(Collected data)
────────────────

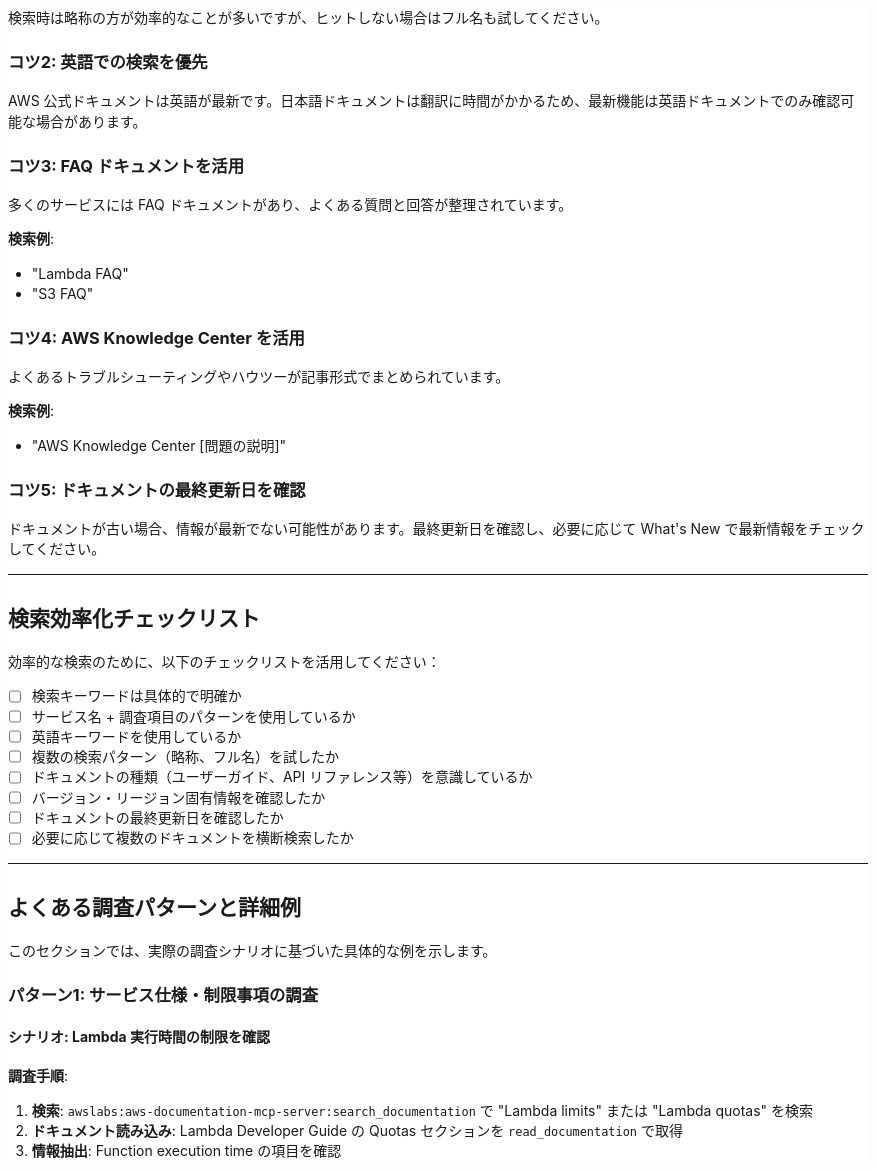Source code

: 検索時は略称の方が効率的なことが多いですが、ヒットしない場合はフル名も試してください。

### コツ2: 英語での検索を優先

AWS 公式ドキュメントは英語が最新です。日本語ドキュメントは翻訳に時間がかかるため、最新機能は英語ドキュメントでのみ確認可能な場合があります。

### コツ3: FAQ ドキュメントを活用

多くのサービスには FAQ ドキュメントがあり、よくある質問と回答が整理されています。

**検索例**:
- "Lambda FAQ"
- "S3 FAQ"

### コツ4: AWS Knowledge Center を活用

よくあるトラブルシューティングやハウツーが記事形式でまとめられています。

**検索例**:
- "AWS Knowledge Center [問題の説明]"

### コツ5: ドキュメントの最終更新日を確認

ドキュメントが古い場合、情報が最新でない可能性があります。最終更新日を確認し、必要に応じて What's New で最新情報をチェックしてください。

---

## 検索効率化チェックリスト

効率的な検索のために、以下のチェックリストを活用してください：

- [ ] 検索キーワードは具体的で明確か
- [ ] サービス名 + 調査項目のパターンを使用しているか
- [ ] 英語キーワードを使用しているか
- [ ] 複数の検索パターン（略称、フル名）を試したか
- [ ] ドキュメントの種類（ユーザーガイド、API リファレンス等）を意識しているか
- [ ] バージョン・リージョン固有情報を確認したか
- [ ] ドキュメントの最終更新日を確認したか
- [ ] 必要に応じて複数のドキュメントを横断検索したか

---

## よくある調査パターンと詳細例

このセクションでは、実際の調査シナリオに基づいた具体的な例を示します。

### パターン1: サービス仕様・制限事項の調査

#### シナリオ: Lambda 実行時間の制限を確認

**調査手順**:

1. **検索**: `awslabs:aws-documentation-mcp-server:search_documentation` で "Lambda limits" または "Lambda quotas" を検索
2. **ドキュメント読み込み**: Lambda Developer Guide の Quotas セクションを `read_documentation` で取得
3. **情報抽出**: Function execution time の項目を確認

────────────────

▶ _What is expected_
The answer is the entries above, given again exactly, with no pictures among them.

▶ _Written answer_
Source code

: 検索時は略称の方が効率的なことが多いですが、ヒットしない場合はフル名も試してください。

### コツ2: 英語での検索を優先

AWS 公式ドキュメントは英語が最新です。日本語ドキュメントは翻訳に時間がかかるため、最新機能は英語ドキュメントでのみ確認可能な場合があります。

### コツ3: FAQ ドキュメントを活用

多くのサービスには FAQ ドキュメントがあり、よくある質問と回答が整理されています。

**検索例**:
- "Lambda FAQ"
- "S3 FAQ"

### コツ4: AWS Knowledge Center を活用

よくあるトラブルシューティングやハウツーが記事形式でまとめられています。

**検索例**:
- "AWS Knowledge Center [問題の説明]"

### コツ5: ドキュメントの最終更新日を確認

ドキュメントが古い場合、情報が最新でない可能性があります。最終更新日を確認し、必要に応じて What's New で最新情報をチェックしてください。

---

## 検索効率化チェックリスト

効率的な検索のために、以下のチェックリストを活用してください：

- [ ] 検索キーワードは具体的で明確か
- [ ] サービス名 + 調査項目のパターンを使用しているか
- [ ] 英語キーワードを使用しているか
- [ ] 複数の検索パターン（略称、フル名）を試したか
- [ ] ドキュメントの種類（ユーザーガイド、API リファレンス等）を意識しているか
- [ ] バージョン・リージョン固有情報を確認したか
- [ ] ドキュメントの最終更新日を確認したか
- [ ] 必要に応じて複数のドキュメントを横断検索したか

---

## よくある調査パターンと詳細例

このセクションでは、実際の調査シナリオに基づいた具体的な例を示します。

### パターン1: サービス仕様・制限事項の調査

#### シナリオ: Lambda 実行時間の制限を確認

**調査手順**:

1. **検索**: `awslabs:aws-documentation-mcp-server:search_documentation` で "Lambda limits" または "Lambda quotas" を検索
2. **ドキュメント読み込み**: Lambda Developer Guide の Quotas セクションを `read_documentation` で取得
3. **情報抽出**: Function execution time の項目を確認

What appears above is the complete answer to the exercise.